Getting Started with Fine-Tuning

If you've decided that fine-tuning is the right approach for your use case, here are some tips for getting started:

  • Use QLoRA, axolotl, and a good foundation model like Llama or Mistral
  • Rent an A100 or H100 GPU with 80GB VRAM on vast.ai, RunPod, or a similar service. This can fine-tune 70B open models. You might be fine with 4090s for smaller models.
  • If you don't have training data yet, you can generate them using GPT-4o and few-shot prompting (with good examples).
  • Start by validating your hypothesis on a smaller model.

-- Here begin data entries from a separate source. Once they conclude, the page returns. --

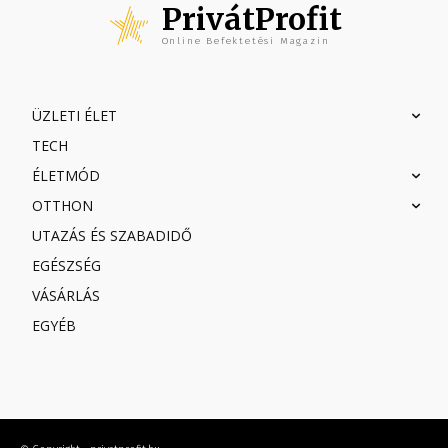
PrivátProfit
Online Befektetési Magazin
ÜZLETI ÉLET
TECH
ÉLETMÓD
OTTHON
UTAZÁS ÉS SZABADIDŐ
EGÉSZSÉG
VÁSÁRLÁS
EGYÉB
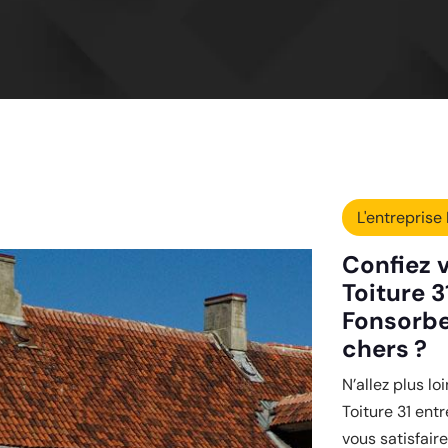
L'entreprise 
Confiez v
Toiture 3
Fonsorbe
chers ?
N’allez plus l
Toiture 31 ent
vous satisfair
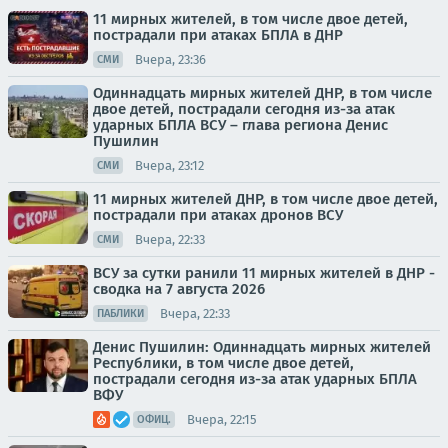
11 мирных жителей, в том числе двое детей,
пострадали при атаках БПЛА в ДНР
Вчера, 23:36
СМИ
Одиннадцать мирных жителей ДНР, в том числе
двое детей, пострадали сегодня из-за атак
ударных БПЛА ВСУ – глава региона Денис
Пушилин
Вчера, 23:12
СМИ
11 мирных жителей ДНР, в том числе двое детей,
пострадали при атаках дронов ВСУ
Вчера, 22:33
СМИ
ВСУ за сутки ранили 11 мирных жителей в ДНР -
сводка на 7 августа 2026
Вчера, 22:33
ПАБЛИКИ
Денис Пушилин: Одиннадцать мирных жителей
Республики, в том числе двое детей,
пострадали сегодня из-за атак ударных БПЛА
ВФУ
Вчера, 22:15
ОФИЦ.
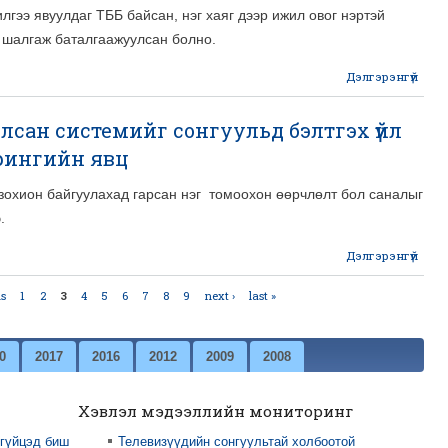
гээ явуулдаг ТББ байсан, нэг хаяг дээр ижил овог нэртэй
г шалгаж баталгаажуулсан болно.
Дэлгэрэнгүй
сан системийг сонгуульд бэлтгэх үйл
рингийн явц
мон
 зохион байгуулахад гарсан нэг томоохон өөрчлөлт бол саналыг
.
Дэлгэрэнгүй
авто
us
1
2
3
4
5
6
7
8
9
next ›
last »
0
2017
2016
2012
2009
2008
явц
мон
Хэвлэл мэдээллийн мониторинг
 гүйцэд биш
Телевизүүдийн сонгуультай холбоотой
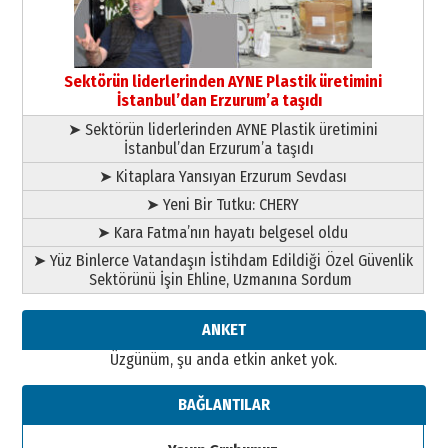
çekmemeli!
Orhan BOZKURT
17 Şubat 2026 Salı
Bir fotoğraf, bir şehir, bir
gazeteci… Dizginler kimin
Sektörün liderlerinden AYNE Plastik üretimini
elinde?
İstanbul’dan Erzurum’a taşıdı
31 Mart 2026 Salı
➤ Sektörün liderlerinden AYNE Plastik üretimini
A. Berhan Yılmaz
İstanbul’dan Erzurum’a taşıdı
BİR BÖLÜM DEĞİL, BİR ÖMÜR
SEÇİYORSUNUZ… “NEDEN
➤ Kitaplara Yansıyan Erzurum Sevdası
ATATÜRK ÜNİVERSİTESİ?”
➤ Yeni Bir Tutku: CHERY
28 Temmuz 2026 Salı
Ahmet Gökhan YAZICI
➤ Kara Fatma’nın hayatı belgesel oldu
Ahmed Yesevi’den bir Alperen…
➤ Yüz Binlerce Vatandaşın İstihdam Edildiği Özel Güvenlik
”Reisimiz” idi… Hakka yürüdü.!
Sektörünü İşin Ehline, Uzmanına Sordum
26 Mart 2026 Perşembe
Cem Bakırcı
ANKET
Ardında bıraktığı hatıralarıyla
Üzgünüm, şu anda etkin anket yok.
gönül adamı Faruk Terzioğlu!
13 Mayıs 2026 Çarşamba
BAĞLANTILAR
Esat BİNDESEN
Başkan Sekmen’den Erzurum’a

If the results are promising, consider full-precision training for marginal gains.
  • The LocalLLaMA subreddit has many useful tutorials and the community will help you with any questions

When to Stick with Prompt Engineering and RAG

In many cases though, prompt engineering and RAG can get the job done:

  1. Internal corporate data: For proprietary data (without special formatting) that the LLM has never seen, adding the relevant context on-the-fly with RAG is usually the right choice.

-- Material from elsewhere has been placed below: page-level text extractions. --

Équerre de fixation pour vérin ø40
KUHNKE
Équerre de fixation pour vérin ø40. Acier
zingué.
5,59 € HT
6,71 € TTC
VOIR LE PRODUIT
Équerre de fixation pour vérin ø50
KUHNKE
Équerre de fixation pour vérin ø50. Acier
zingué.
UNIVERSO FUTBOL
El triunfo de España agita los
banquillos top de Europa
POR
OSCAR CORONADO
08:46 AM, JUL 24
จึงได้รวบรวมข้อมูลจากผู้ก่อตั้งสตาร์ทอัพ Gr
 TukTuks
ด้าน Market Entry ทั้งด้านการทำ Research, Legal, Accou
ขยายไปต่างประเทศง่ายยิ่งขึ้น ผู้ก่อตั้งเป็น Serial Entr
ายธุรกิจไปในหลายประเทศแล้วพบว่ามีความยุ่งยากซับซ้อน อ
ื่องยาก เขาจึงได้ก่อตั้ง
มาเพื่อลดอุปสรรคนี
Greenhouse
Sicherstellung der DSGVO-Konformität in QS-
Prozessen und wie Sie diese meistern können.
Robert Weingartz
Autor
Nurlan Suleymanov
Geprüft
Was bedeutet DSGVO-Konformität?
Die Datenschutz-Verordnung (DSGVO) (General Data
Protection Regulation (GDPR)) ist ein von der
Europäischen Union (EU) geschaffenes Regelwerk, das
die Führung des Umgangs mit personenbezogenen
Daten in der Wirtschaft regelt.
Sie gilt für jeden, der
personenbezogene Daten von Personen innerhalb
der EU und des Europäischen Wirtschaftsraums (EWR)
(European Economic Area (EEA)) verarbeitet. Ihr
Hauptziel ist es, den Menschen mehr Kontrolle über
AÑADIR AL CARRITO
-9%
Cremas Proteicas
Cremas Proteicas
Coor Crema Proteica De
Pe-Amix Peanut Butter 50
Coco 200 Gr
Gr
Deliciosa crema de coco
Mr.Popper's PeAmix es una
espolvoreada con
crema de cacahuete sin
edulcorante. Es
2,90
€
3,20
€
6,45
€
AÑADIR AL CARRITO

  2. Mainstream domains: If your use case falls into a domain that is likely to be very well-represented in the LLM's training data (e.g. general Q&A, summarization of news articles, code generation), prompt engineering alone can get you very far.

  3. Up-to-date data: In fields where the underlying data is changes frequently and back-traceable outputs are needed, RAG is the right choice.

  4. Rapid prototyping: Investing in fine-tuning is usually premature if you're still defining your product and iterating on the user experience. Prompt engineering is the faster way to experiment.

The Importance of Evals

Regardless of whether you choose to fine-tune or not, investing in high-quality eval data and a systematic eval process is important. An eval system allows you to systematically compare different prompts and models, and catch regressions early.

Having plenty of eval data makes it easier to experiment with fine-tuning and compare the results.
There are many good tools available to help with a standardized and efficient evaluation process, such as promptfoo.

promptfoo

Conclusion

In many cases, prompt engineering and RAG the most efficient and effective approaches. Fine-tuning remains a valuable tool in some scenarios though, especially when dealing with specialized data, strict output requirements, or cost constraints.

At Kadoa, we ended up focusing on having an eval system for our core use cases, an architecture that makes switching to new models easy, and selectively fine-tune for specific high-volume tasks where the performance gains justify the investment.